◆ **THE PROBLEM**
Could you output the lines from the start of the entries through the line containing "nem csupán kényelmi", that line included, as a Markdown table with the columns Number and Text, leaving out blank lines?

------------

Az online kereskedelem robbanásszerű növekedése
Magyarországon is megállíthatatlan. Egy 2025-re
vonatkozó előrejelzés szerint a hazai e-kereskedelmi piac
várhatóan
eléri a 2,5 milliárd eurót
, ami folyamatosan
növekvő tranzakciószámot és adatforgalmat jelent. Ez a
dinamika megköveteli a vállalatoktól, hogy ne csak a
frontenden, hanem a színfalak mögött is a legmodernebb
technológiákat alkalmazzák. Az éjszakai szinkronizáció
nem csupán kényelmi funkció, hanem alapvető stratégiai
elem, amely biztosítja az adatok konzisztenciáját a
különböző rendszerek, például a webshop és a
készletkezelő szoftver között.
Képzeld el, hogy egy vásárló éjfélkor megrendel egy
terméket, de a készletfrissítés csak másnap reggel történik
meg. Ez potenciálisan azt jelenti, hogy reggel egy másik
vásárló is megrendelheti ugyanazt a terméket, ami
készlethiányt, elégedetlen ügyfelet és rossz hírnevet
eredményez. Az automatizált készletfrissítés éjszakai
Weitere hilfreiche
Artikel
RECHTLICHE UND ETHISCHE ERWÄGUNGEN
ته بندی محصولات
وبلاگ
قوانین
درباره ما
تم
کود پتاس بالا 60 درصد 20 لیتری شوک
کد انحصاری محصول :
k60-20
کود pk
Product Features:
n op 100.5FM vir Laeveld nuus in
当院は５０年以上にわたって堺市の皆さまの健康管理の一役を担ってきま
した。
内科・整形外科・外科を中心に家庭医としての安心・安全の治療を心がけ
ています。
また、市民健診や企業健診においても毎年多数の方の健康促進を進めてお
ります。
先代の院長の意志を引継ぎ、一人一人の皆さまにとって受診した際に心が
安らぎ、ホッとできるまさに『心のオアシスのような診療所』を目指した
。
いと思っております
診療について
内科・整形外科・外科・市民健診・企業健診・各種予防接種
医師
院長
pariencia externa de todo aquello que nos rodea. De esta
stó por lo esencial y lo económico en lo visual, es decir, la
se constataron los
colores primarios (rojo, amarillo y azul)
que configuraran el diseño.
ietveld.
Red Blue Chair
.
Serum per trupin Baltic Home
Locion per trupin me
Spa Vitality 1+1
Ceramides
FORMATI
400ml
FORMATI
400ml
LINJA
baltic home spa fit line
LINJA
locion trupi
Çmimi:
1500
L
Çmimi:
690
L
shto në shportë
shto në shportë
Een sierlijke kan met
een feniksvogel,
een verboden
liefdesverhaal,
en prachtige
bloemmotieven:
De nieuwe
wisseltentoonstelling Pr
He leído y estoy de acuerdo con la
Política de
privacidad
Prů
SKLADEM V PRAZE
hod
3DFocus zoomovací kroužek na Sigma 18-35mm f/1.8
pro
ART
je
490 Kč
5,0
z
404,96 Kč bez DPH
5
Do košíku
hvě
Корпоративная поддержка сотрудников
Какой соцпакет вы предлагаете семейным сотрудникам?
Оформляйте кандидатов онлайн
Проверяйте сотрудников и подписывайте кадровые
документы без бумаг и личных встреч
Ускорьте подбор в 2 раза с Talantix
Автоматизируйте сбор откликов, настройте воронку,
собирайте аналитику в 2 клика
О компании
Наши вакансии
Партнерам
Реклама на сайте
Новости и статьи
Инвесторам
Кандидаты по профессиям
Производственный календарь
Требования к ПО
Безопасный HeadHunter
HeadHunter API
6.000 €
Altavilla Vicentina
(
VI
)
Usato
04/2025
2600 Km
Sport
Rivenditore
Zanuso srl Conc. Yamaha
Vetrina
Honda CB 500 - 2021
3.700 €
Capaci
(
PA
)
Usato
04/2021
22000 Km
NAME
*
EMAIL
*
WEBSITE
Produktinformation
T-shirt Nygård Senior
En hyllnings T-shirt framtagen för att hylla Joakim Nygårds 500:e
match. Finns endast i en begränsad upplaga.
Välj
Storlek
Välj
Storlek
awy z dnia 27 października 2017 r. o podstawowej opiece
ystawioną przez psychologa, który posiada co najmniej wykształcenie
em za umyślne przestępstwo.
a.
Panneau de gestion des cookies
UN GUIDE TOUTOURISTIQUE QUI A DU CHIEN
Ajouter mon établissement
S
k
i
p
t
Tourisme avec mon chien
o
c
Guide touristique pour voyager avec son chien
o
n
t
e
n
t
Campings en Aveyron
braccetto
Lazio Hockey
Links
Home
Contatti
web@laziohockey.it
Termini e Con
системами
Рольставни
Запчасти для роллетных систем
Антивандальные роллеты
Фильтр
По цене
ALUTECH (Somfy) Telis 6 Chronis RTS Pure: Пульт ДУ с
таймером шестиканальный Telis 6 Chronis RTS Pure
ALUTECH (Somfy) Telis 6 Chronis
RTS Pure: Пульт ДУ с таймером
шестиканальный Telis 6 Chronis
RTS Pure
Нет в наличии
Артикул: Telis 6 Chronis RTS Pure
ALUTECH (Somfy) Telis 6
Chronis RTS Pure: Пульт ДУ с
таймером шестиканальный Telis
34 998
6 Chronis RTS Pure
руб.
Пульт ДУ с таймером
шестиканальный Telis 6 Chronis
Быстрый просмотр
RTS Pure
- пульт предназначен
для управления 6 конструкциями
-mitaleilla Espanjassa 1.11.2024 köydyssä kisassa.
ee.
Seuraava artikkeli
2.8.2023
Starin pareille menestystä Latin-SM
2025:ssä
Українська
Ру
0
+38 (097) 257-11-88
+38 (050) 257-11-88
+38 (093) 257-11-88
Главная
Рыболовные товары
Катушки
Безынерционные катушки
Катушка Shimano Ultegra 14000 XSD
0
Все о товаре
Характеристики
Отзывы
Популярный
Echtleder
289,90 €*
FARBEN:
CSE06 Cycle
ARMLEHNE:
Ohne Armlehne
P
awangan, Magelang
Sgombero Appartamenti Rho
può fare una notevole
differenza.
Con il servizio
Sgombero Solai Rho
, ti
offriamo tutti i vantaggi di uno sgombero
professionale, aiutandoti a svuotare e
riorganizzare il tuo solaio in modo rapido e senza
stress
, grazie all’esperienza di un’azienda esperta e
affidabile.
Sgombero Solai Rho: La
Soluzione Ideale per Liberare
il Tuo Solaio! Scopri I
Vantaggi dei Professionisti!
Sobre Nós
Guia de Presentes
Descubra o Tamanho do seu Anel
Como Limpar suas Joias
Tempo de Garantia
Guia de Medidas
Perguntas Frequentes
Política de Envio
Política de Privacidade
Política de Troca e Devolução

------------

◆ **TASK RESPONSE**
| Number | Text |
|---|---|
| 1 | Az online kereskedelem robbanásszerű növekedése |
| 2 | Magyarországon is megállíthatatlan. Egy 2025-re |
| 3 | vonatkozó előrejelzés szerint a hazai e-kereskedelmi piac |
| 4 | várhatóan |
| 5 | eléri a 2,5 milliárd eurót |
| 6 | , ami folyamatosan |
| 7 | növekvő tranzakciószámot és adatforgalmat jelent. Ez a |
| 8 | dinamika megköveteli a vállalatoktól, hogy ne csak a |
| 9 | frontenden, hanem a színfalak mögött is a legmodernebb |
| 10 | technológiákat alkalmazzák. Az éjszakai szinkronizáció |
| 11 | nem csupán kényelmi funkció, hanem alapvető stratégiai |